Justus and others,
Open-access is becoming easier and easier with software like the Open Journal System (which S&S will start using quite soon), however money and time are problems. S&S's initial funding came from a Newcastle University grant, and the labour was provided for in my postdoc fellowship a few years ago. But pure volunteer labour can't be relied on forever (especially not mine - now i have a 'proper job' I have to do this in my 'spare time' such as it is). So in order to keep ourselves going, Surveillance & Society has just set up a registered charity, the Surveillance Studies Network, to own and run the journal. We'll derive income from voluntary donations and the running of conferences. We reckon that we should be able to generate not just enough money to secure the future of the journal but even to do things like give out occasional seed funding for new projects by early career researchers etc. This probably works okay for journals like S&S which almost define their own domain, but is more difficult for journals in areas with established academic associations.
The other thing of course is for such journals to band together. The Directory of Open Access Journals and other projects have done something, but there hasn't yet been a significantly powerful collective effort from open-access journals. I'd like to see that happening. I don't know if ACME, Agora and other are interested and have any ideas on this.
David.
-----Original Message-----
From: A forum for critical and radical geographers on behalf of Justus Uitermark
Sent: Mon 12/11/2007 20:33
To: [log in to unmask]
Subject: Re: Paying for academic journals
hi,
I agree that the long-term solution would be open-access journals managed by independent editorial collectives.

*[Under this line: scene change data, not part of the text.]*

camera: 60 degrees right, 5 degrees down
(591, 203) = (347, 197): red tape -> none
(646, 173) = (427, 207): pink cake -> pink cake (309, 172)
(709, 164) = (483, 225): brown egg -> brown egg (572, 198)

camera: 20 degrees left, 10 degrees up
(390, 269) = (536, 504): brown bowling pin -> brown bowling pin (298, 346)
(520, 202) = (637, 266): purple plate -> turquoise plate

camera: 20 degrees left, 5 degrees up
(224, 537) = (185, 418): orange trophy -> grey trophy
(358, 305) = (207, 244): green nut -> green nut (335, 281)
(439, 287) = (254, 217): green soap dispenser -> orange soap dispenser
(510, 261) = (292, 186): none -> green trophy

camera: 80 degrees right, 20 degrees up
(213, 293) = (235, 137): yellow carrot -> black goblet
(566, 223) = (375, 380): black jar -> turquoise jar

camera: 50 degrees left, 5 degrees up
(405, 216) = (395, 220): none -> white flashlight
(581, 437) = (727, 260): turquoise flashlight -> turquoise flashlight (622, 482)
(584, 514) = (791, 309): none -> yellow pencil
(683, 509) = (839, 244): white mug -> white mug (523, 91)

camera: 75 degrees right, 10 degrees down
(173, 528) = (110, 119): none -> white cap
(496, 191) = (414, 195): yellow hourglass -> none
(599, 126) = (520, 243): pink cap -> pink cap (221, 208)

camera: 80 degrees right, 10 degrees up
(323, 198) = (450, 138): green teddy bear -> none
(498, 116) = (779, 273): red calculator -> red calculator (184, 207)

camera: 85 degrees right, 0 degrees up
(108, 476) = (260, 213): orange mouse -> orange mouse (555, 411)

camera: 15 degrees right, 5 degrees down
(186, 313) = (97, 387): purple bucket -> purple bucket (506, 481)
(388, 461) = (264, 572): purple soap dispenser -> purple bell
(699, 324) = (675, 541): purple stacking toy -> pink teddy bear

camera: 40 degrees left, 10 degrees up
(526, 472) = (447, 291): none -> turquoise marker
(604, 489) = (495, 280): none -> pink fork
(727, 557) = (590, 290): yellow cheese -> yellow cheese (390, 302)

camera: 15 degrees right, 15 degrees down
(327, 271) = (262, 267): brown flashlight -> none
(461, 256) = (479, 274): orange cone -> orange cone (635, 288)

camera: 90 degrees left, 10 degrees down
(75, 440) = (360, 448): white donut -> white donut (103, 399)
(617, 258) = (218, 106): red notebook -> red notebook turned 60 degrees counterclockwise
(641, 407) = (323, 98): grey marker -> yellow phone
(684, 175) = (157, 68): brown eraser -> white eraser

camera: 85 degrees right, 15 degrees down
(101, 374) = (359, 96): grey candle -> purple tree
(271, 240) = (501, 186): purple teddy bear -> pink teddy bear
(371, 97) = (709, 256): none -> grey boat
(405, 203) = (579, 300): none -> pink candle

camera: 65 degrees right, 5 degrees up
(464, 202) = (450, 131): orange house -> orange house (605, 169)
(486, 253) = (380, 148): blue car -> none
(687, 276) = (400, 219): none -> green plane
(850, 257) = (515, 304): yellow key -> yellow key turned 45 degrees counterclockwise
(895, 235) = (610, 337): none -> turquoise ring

Although it would now take a lot of effort to wrest the journals from the publishers, it seems to me that, in principle, it is not so very difficult to work as independent collectives. Together with a number of other people I have been running an independent Dutch journal (Agora) for years now. In spite of the rapid changes in the composition of the editorial board, it proved possible to keep the entire process in our own hands. One precondition for success is that a university is willing to put some money into it but this is peanuts compared to what libraries now spend on journal subscriptions.
An intermediate solution may be that academic or professional associations publish the journals. But unfortunately the actual development goes in the opposite direction: associations have gradually outsourced their publication activities. Although editorial boards retain a measure of control, I think this is a worrying development. Journals like Ijurr or Antipode should in my view not run the risk of becoming dependent upon publishers like Blackwell. Of course the cooperation between these journals and this publisher is very good (at least it seems so from a distance) but I always feel weird when I hear that a publisher 'sponsors' a lecture or a lunch - after successfully extracting money from the publishing process, the products of this labour come back as generous gifts. More fundamentally, once a publisher is involved, a journal always runs the risk that it has to fight about pricing or other policies (see Political Geography). I don't know if Antipode and Ijurr made agreements about price increases but I think they at some point will be told that they need to conform to the publisher's policy.
In short, I think it is a shame that there is no professionally controlled non-profit company (like a university press) that keeps controls the publishing process.
It is partly for these reasons that I just publish my own articles on my website. I think it would be outrageous if a publisher would claim that it has copyright over a paper to which it contributed very little. I also expect that the reasonable people at the publishers realize that they would be wise not toe sue people for publishing their own papers on their websites if they want to continue to use the labour power of those same people. Of course this strategy of 'just do it' would be more effective if all would do it.
best wishes
Justus
-----Original Message-----
From: A forum for critical and radical geographers on behalf of D'Arcus, Bruce Dr.
Sent: Mon 12/11/2007 20:46
To: [log in to unmask]
Subject: Re: Paying for academic journals
Deb (Gmail) wrote:
...
> i would also recommend (at the cost of offending journal and book publishers)
> putting your own publications online - either on your own website or through
> this website (http://www.scribd.com/) i recently discovered (and downloaded a
> useful publication from).....
Here's the sad irony though: we don't typically own the rights to the work we publish. So more than a question of "offending" the publishers by making PDFs freely available, it seems likely to me that in their eyes we'd be breaking the law?
If my hunch is wrong, someone please correct me.
The long term solution to this problem is open access journals, and perhaps even more informal publishing of academic work (maybe self-publishing?). But then that gets us back to the problem of the reward structure of the academy.